In our study, 26 patients had discordant PET and EEG results. There are several factors that might explain these findings. First, the area of hypometabolism typically extends beyond the epileptogenic zone, making it less useful for precise neuroanatomic localization. 14 Second, other non-epilepsy factors can cause regional hypometabolism, such as preexisting parenchymal injury (gliosis and encephalomalacia) from infarcts, trauma, infections, and neurodegeneration (e.g., Alzheimer’s disease). Focal seizures that quickly secondarily generalize may have reduced sensitivity. Finally, the epileptogenic focus may be too small to be detected by PET. 16

The main limitation of our study resides in selection bias, as only potential surgical patients underwent PET. In addition, investigators were not blinded to the results of all the investigations prior to PET reporting. However, these two issues reflect what occurs in “real-life” scenarios, and they do not minimize the value of PET.

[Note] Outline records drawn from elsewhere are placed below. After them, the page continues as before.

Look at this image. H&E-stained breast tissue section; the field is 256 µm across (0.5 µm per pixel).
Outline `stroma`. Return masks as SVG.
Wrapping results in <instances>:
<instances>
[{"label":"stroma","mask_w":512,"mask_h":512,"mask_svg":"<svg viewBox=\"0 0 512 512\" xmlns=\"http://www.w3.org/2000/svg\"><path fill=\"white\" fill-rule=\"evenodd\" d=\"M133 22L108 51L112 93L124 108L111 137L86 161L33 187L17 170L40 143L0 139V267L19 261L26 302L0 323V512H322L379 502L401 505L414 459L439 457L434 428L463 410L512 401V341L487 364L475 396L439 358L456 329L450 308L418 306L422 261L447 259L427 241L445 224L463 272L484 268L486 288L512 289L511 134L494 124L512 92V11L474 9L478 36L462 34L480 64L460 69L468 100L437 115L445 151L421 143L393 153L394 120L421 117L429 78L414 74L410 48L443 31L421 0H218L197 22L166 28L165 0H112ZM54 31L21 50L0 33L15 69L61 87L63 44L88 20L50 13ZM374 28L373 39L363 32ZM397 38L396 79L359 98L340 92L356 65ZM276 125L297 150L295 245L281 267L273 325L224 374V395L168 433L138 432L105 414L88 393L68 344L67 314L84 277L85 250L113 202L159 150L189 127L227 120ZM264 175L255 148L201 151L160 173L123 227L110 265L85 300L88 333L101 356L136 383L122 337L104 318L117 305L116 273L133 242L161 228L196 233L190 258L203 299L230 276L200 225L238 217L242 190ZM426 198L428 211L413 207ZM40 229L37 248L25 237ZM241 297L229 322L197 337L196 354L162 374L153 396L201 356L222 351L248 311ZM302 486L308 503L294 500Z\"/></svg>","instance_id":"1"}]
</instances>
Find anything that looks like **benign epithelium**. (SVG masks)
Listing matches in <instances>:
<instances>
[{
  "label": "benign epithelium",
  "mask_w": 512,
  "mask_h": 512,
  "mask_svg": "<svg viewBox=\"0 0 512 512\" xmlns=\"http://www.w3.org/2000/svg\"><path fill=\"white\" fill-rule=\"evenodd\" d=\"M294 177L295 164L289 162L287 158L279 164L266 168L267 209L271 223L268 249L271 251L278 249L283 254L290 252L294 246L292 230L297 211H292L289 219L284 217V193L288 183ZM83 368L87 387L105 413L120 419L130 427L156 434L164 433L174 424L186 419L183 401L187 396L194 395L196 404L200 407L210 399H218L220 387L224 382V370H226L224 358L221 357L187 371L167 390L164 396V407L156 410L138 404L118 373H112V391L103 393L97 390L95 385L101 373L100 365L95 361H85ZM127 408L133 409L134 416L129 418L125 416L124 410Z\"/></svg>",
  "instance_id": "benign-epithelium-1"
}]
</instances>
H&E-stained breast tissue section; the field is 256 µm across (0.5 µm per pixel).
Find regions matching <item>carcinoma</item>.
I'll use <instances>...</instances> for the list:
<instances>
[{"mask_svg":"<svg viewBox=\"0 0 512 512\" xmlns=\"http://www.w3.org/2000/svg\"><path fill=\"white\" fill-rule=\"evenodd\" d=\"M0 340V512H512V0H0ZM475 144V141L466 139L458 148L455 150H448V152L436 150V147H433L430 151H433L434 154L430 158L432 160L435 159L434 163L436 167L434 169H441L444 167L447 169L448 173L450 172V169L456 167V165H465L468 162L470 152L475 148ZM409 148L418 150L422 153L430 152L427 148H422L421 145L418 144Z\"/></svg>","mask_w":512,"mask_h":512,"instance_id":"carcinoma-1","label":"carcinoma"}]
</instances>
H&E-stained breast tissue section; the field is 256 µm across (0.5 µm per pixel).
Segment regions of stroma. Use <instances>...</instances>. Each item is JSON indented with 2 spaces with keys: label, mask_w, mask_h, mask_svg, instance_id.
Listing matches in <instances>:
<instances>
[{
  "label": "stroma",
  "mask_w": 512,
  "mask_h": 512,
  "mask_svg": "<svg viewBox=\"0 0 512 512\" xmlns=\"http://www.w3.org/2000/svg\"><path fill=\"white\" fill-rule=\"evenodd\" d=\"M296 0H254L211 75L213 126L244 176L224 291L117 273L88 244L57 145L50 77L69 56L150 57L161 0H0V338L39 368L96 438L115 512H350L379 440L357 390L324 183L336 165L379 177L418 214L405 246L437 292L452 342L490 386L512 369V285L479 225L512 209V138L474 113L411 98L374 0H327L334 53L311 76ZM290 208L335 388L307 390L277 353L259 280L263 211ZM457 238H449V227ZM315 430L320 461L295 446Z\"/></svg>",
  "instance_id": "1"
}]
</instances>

Finally, FDG was the PET tracer used in this study. The use of other tracers (e.g., 11C-flumazenil, [18F]fluoroethyl-L-tyrosine, α-methyltryptophan, and serotonin agonists) is under investigation and may improve the sensitivity and specificity of PET for presurgical localization. 17

In summary, PET has an important role to play in presurgical evaluation of patients with refractory epilepsy. In selected cases, it may allow resection of the epileptogenic focus without the need for iEEG. PET may also help guide intracranial electrode placement for further localization of the epileptogenic focus. In addition, it may aid in detection of multiple epileptogenic foci, thereby identifying patients as ineligible for surgical resection, and thus avoiding the need for invasive intracranial electrode studies.

Disclosures

Jorge G. Burneo reports personal fees from UCB Canada for speaker bureau work and grants from UCB Canada, outside the submitted work.

David A. Steven, Tommy L.H. Chan, and Jonathan Romsa have no conflicts of interest to disclose.